Since the pictures are not wanted, retype the listing below exactly and without them.

--- Given information Enclosed Below ---

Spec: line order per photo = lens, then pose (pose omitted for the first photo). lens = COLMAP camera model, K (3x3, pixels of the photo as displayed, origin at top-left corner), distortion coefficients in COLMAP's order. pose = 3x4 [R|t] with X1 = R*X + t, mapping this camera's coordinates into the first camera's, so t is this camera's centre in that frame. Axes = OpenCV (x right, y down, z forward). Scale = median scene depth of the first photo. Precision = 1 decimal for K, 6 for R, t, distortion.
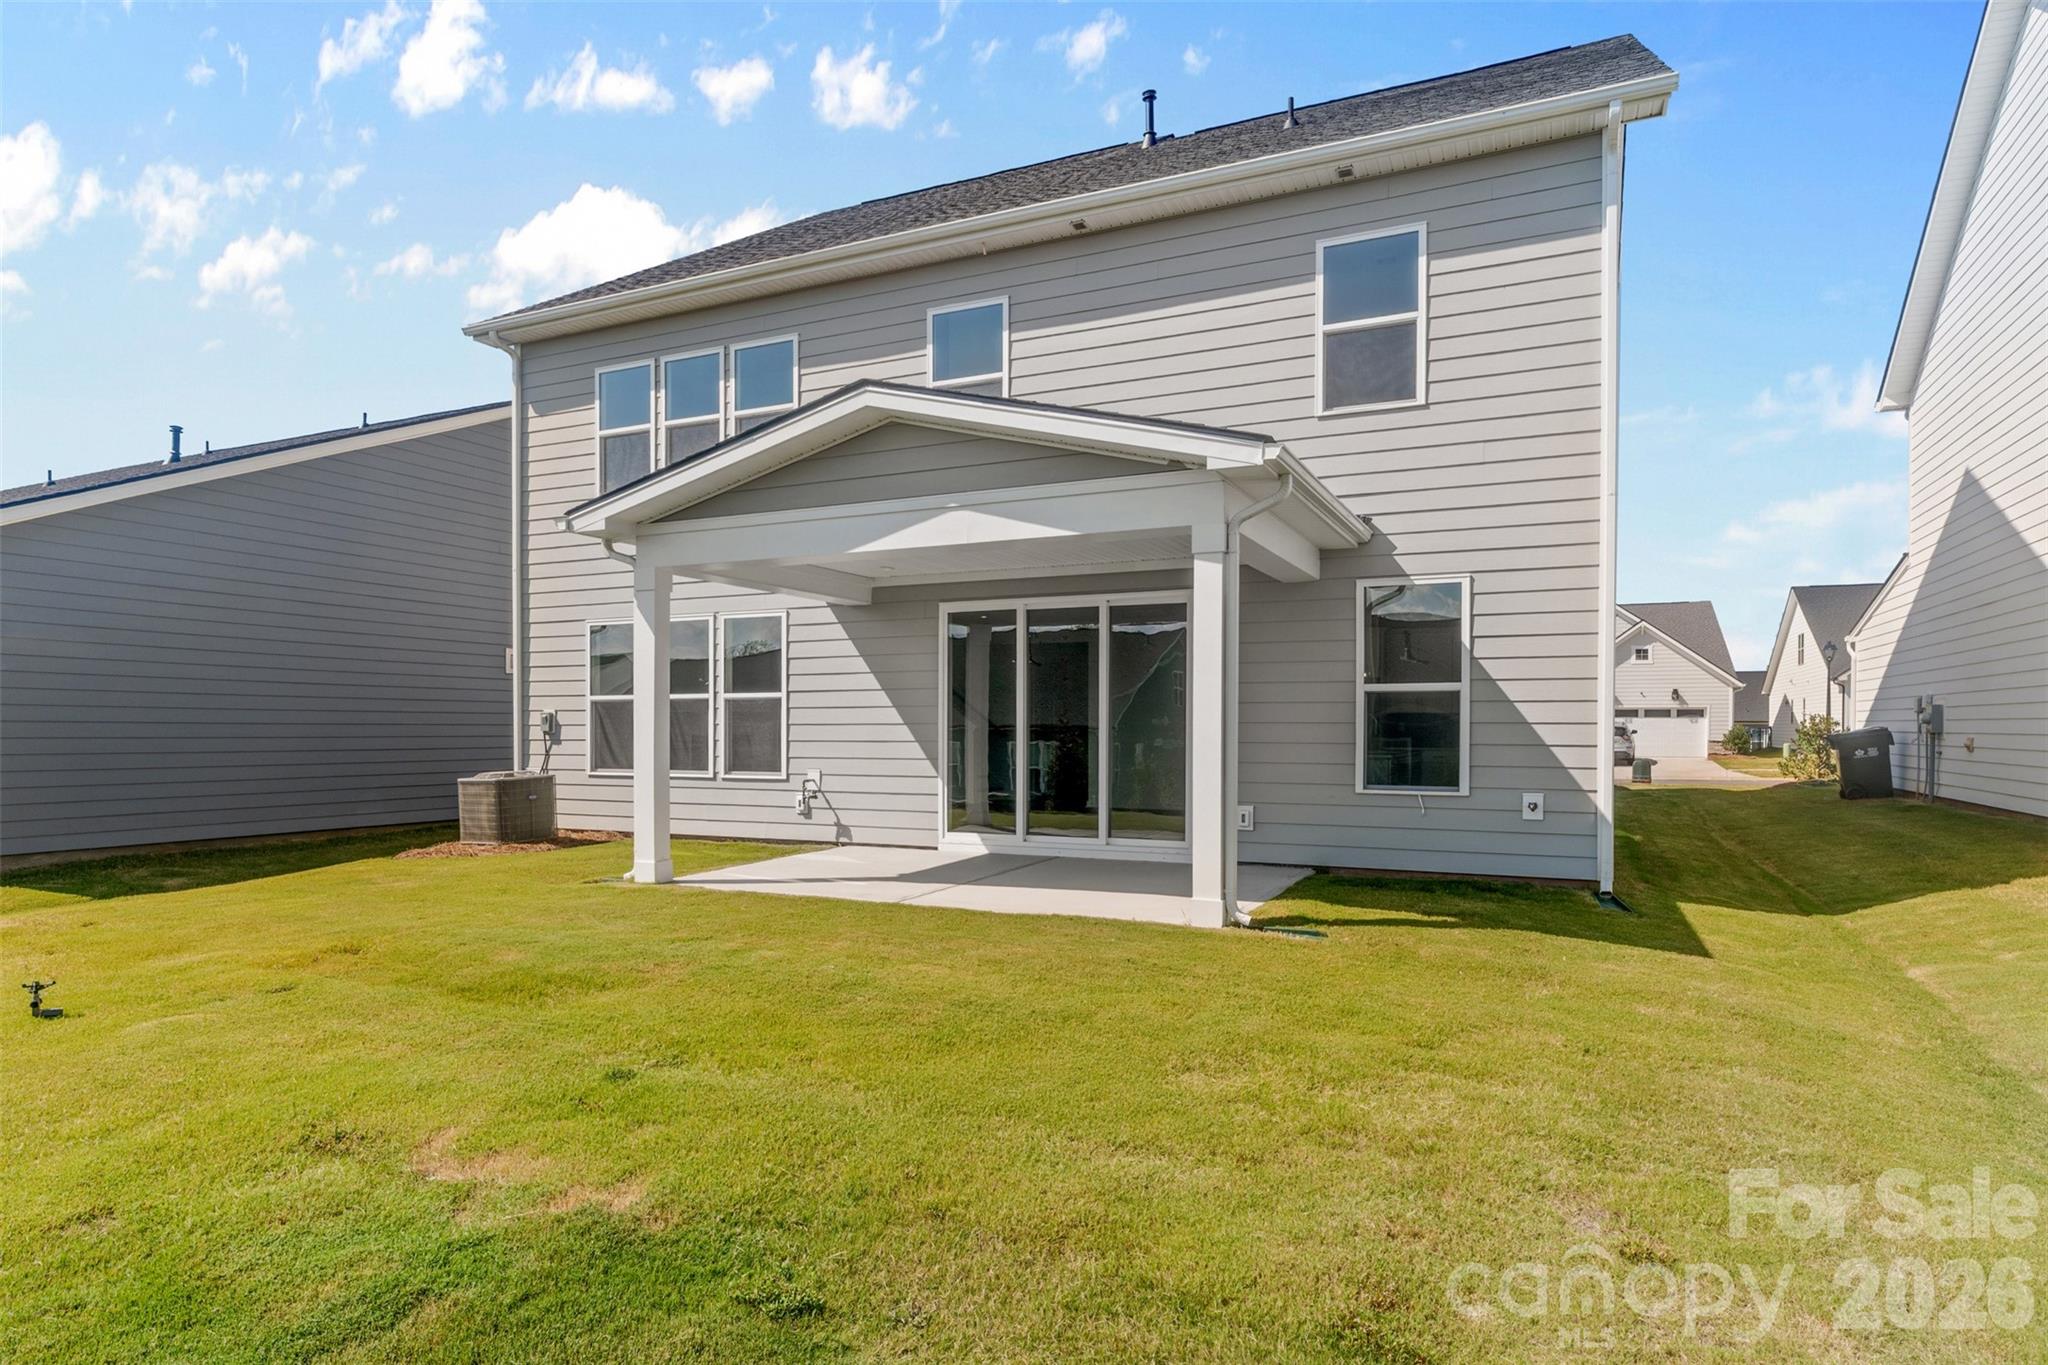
lens RADIAL K [[1217.8, 0, 954.5], [0, 1217.8, 767.8], [0, 0, 1]] dist [0.001748, -0.001080]
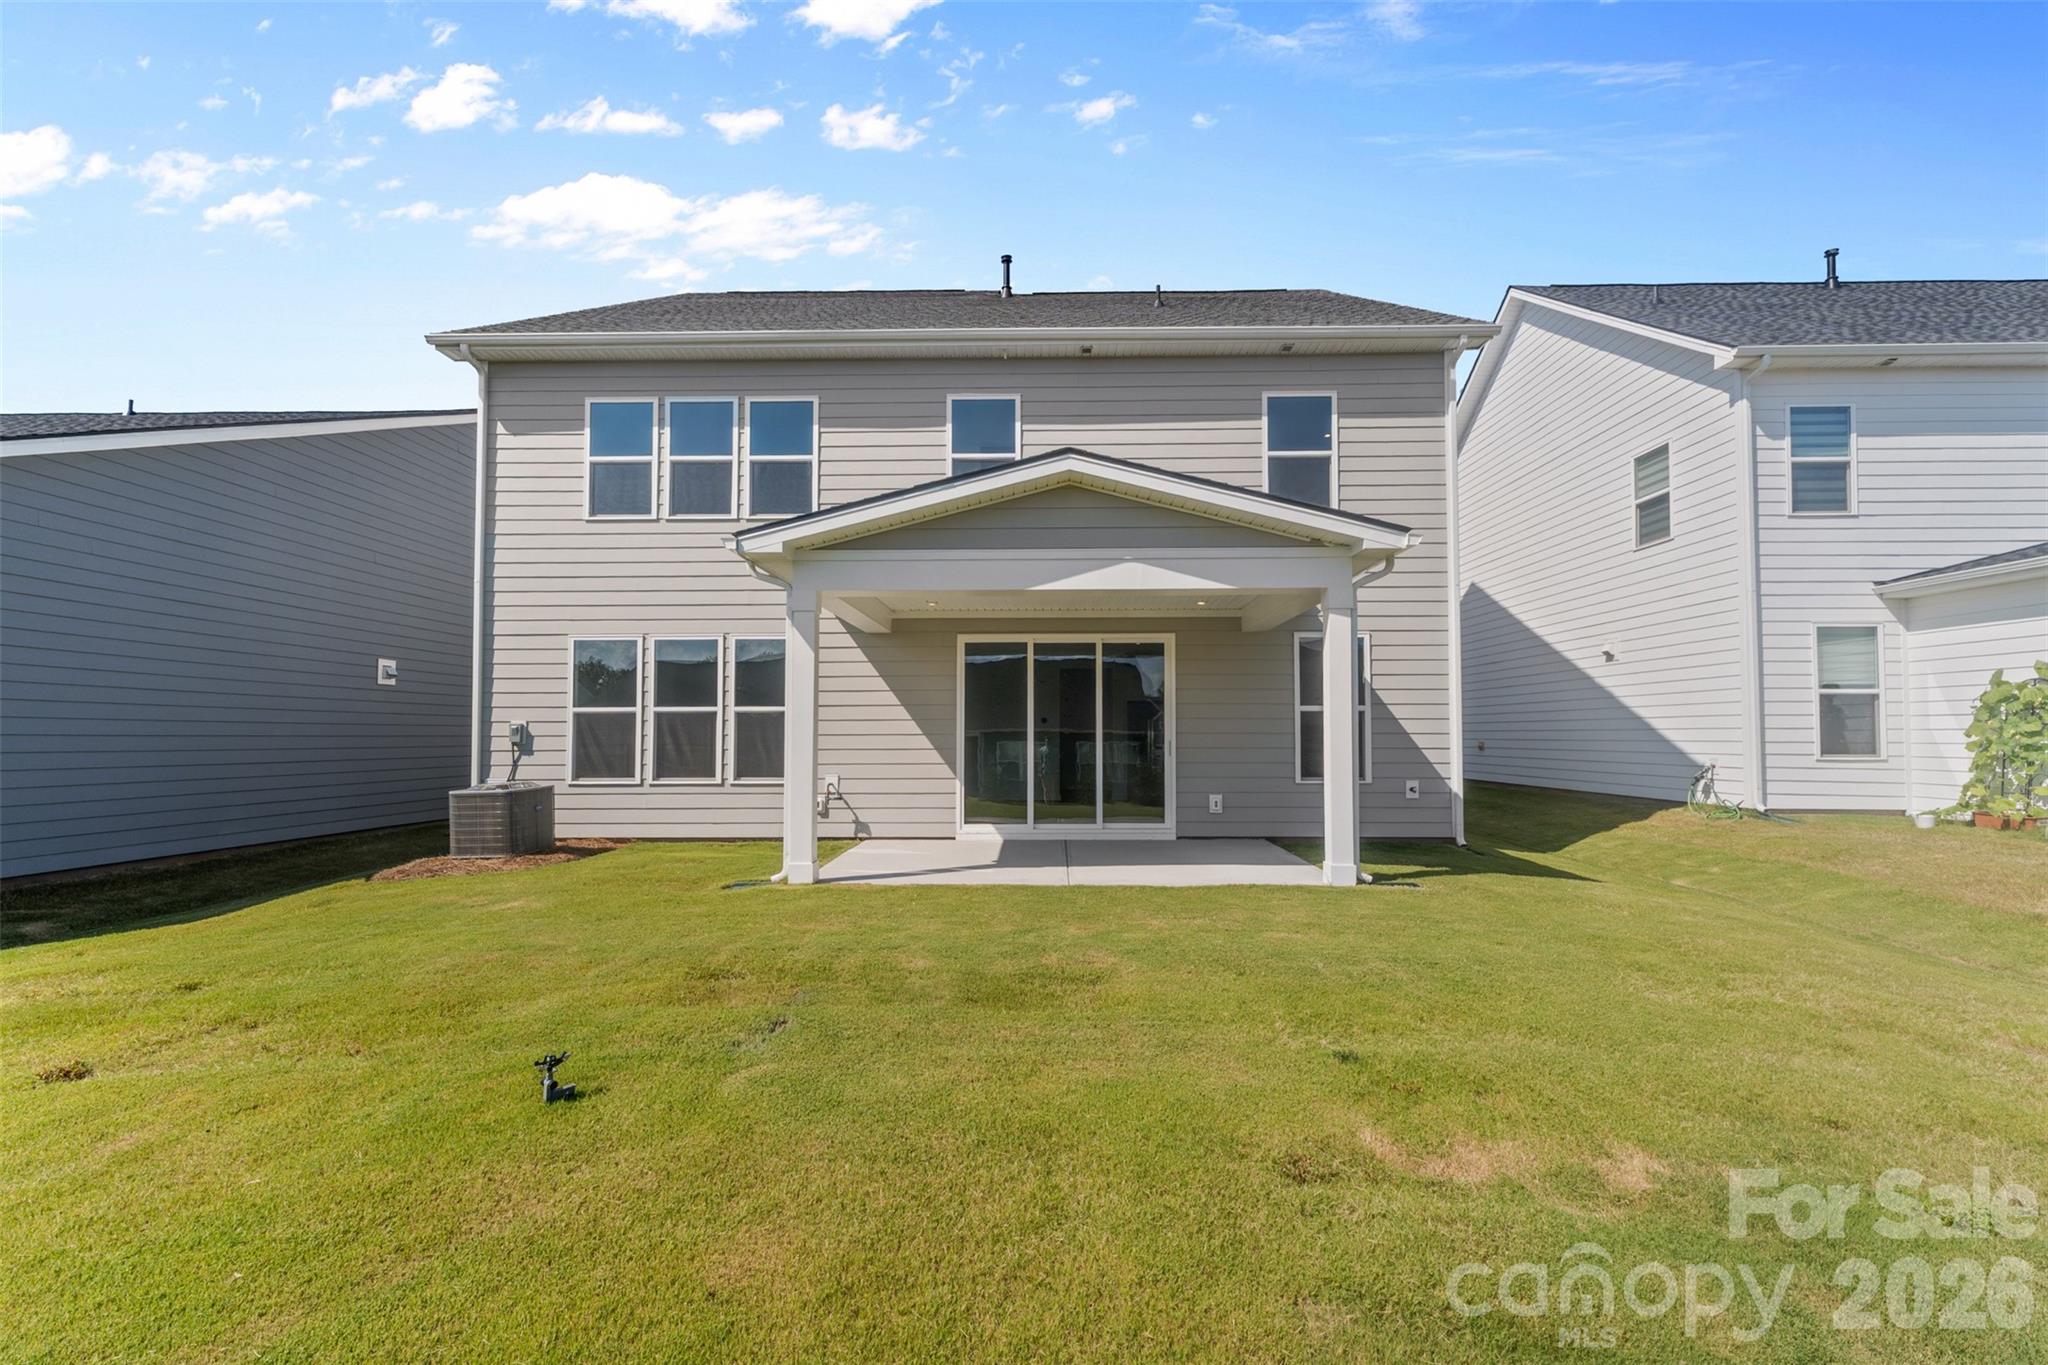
lens RADIAL K [[913.0, 0, 1026.1], [0, 913.0, 723.5], [0, 0, 1]] dist [0.007769, 0.000235]
pose [[0.898688, 0.007202, 0.438529, -0.333711], [0.016720, 0.998576, -0.050665, 0.000090], [-0.438269, 0.052865, 0.897288, 0.154354]]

--- End of Enclosed Given information ---

Exercise response:
Spec: line order per photo = lens, then pose (pose omitted for the first photo). lens = COLMAP camera model, K (3x3, pixels of the photo as displayed, origin at top-left corner), distortion coefficients in COLMAP's order. pose = 3x4 [R|t] with X1 = R*X + t, mapping this camera's coordinates into the first camera's, so t is this camera's centre in that frame. Axes = OpenCV (x right, y down, z forward). Scale = median scene depth of the first photo. Precision = 1 decimal for K, 6 for R, t, distortion.
lens RADIAL K [[1217.8, 0, 954.5], [0, 1217.8, 767.8], [0, 0, 1]] dist [0.001748, -0.001080]
lens RADIAL K [[913.0, 0, 1026.1], [0, 913.0, 723.5], [0, 0, 1]] dist [0.007769, 0.000235]
pose [[0.898688, 0.007202, 0.438529, -0.333711], [0.016720, 0.998576, -0.050665, 0.000090], [-0.438269, 0.052865, 0.897288, 0.154354]]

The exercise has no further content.